A Polish opposition politician’s mobile phone was hacked with military-grade spyware while he was running an election campaign against the ruling party, according to a cyber security monitoring group.
Krzysztof Brejza’s phone was broken into 33 times between April and October 2019 ahead of national parliamentary elections, using Pegasus software produced by Israel’s NSO Group, according to the University of Toronto’s Citizen Lab.
Messages stolen from Brejza’s phone were subsequently doctored and then broadcast on state-controlled television before the October parliamentary election, which was won by the ruling Law and Justice party (PiS), according to the Associated Press, which first reported the allegations.
The news has sparked outrage from Poland’s opposition. Tomasz Grodzki, speaker of Poland’s Senate, and like Brejza a member of the largest opposition grouping, Civic Platform, said the revelations were “scandalous and unacceptable”.
“I will be demanding urgent explanations from the prime minister and leadership of the security services,” he wrote on Twitter. “I will not leave Senator Brejza alone in a clash with these authoritarian and base authorities.”
John Scott-Railton, one of Citizen Lab’s researchers, wrote on Twitter that the case would be a “test of whether the European Union/European Commission is capable of addressing what appears to be a profound violation of fair elections and basic democratic norms in Poland”.
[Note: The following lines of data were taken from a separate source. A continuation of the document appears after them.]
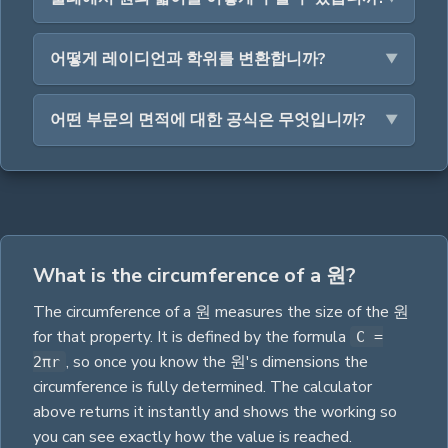
어떻게 레이디언과 학위를 변환합니까?
어떤 부문의 면적에 대한 공식은 무엇입니까?
What is the circumference of a 원?
The
circumference
of a
원
measures the size of the
원
for that property.
It is defined by the formula
C =
,
so once you know the
원
's dimensions the
2πr
circumference
is fully determined. The calculator
above returns it instantly and shows the working so
you can see exactly how the value is reached.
Brejza said in an interview with Polsat News that the alleged hacking could have had an impact on the election result. “I am not saying that PiS would not have won the election,” he said. “But certainly, the eavesdropping on [his phone] took that half or one per cent away from Civic Coalition, and influenced the fact that PiS now has a [lower house] majority.”
The revelations come amid broader concerns about the rule of law in Poland, where PiS has subjugated judges to political control and reduced the public media to a claque since coming to power in 2015.
This week, the Associated Press reported that Roman Giertych, a lawyer who has represented various opposition figures, and Ewa Wrzosek, a prosecutor who has been critical of PiS’s judicial reforms, had also been hacked using Pegasus. Mateusz Morawiecki, Poland’s prime minister, said on Wednesday that it was necessary to check whether those claims were “in any way consistent with reality”, adding that it was easy to create “fake news”.
Stanislaw Zaryn, spokesperson for the minister co-ordinating Poland’s security services, said on Friday that “suggestions that Polish security services use operational methods for political ends are false”.
He added that the security services did not comment on individual cases, but said “operational control” was used in “justified” cases and after obtaining a court order.
A spokesperson for NSO Group said that it provided its software only to intelligence and law enforcement agencies following a vetting and licensing process carried out by Israel’s defence ministry, adding that NSO did not operate the technology and was not privy to the data collected.
“The company does not and cannot know who the targets of its customers are, yet implements measures to ensure that these systems are used solely for the authorised uses. It is technologically impossible to alter or manipulate the collected data by anyone,” the spokesperson said, declining to comment on whether Poland’s security services were a client of NSO.